Thursday, January 5, 2012

That’s Me in the Corner….


The process of a religious believer losing his religion is known in atheist circles as “deconversion.” A few years ago, John Ash Bowie posted an interesting article on his livejournal announcing his deconversion from Thelema and offering critiques of his former “religion.”
You can read his blog entry here.
Bowie, for those who don’t know who he is, is a former OTO member and a “naturalist” Thelemite, whose website Eidolons of Ash has a number of interesting essays on Thelema from an atheist perspective. His more recent work concerns “religious naturalism,” and you can read his website on RN here.
Of course, readers of my blog will be aware that I don’t treat Thelema as a “religion” in the sense of being a collection of undemonstrable doctrines about the universe. But many Thelemites *do*, as apparently Bowie did. [See "Skeptical of the True Will?" for an instance of a Thelemite trying to reduce Thelema to a position of faith, along with my refutation]
What’s so striking about Bowie’s account of his deconversion  is how similar it is to other stories of atheists, who ironically deconverted from their former faiths because of their very attempt to confirm the truth of their beliefs. Bowie writes:
So what happened? In about a two-year time span I went from being a zealot to an apostate. This essay is not going to retell that tale, however, since my primary interest is in offering a critique rather than a biography. I will say that it primarily involved a project that required examining many of Crowley's core documents with an analytical eye. Although I initially went into that project fully expecting the examination to support my Thelemic faith, it was eventually to dissolve it. I fought it tooth and nail until the very end, performing all kinds of theoretical contortions to justify holding on to Thelema, but it just wasn't enough. I came out of that tunnel a non-believer. (emphasis added)
This account strongly resembles many other deconversion stories floating around on the internet, and it brings to mind for me particularly the story told by Matt Dillahunty, host of the public access show (and internet show) The Atheist Experience. Dillahunty has frequently spoken on the show of his time as a fundamentalist Christian, which he was from the age of five until sometime after thirty. Like Bowie, he reports that he engaged in a process of examining his faith – in his case, as a preparation for attending seminary, as he felt he had a calling; his study was to enable him to justify Christianity to himself *and* to enable him to better win souls for Christ. And just like Bowie, Dillahunty found that his study had destroyed his faith and convinced him that Christianity, along with all other religions, was not justified and that no one had good reason to believe it.
The point of both of these stories is one made by Bowie in the comments section of his post: "Free inquiry and curious investigation are generally not compatible with stable religious belief."

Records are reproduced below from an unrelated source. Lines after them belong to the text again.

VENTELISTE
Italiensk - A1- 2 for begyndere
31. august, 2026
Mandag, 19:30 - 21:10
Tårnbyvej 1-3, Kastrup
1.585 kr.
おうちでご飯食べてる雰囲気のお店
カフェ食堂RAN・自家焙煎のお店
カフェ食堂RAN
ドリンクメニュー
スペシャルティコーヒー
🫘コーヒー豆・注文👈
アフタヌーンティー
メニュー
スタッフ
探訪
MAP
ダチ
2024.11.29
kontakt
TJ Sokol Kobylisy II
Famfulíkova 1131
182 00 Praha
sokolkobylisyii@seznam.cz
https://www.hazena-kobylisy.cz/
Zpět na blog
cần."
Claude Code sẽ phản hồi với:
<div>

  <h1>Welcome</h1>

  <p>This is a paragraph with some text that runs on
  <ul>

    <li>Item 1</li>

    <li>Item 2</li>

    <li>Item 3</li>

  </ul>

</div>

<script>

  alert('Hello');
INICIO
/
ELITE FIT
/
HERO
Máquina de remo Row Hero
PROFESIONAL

[Amusingly, the person he is conversing with responds by observing “I don't want to live in world where there's no magick,” demonstrasting (once again) a point I have frequently made on this blog: religious types think that preserving the feeling of magic is more important than figuring out what’s actually going on.]


In his post, Bowie offers a  rational critique of the “religion” of Thelema, and in my post here, I intend to critique Bowie’s critique and demonstrate that he is in fact objecting not to Thelema, but to a religion, one loosely based on Crowley’s writings and on a murky interpretation of Thelema. The point that I intend to make by this is simple: that the supernaturalist religion that some people mistakenly insist on calling “Thelema” cannot withstand rational scrutiny and that – unless the Thelemic community gets serious about defining and talking about Thelema – the nonsense that some people call "Thelema" will drive intelligent seekers, who absolutely will think along the lines that Bowie does, away from Thelema.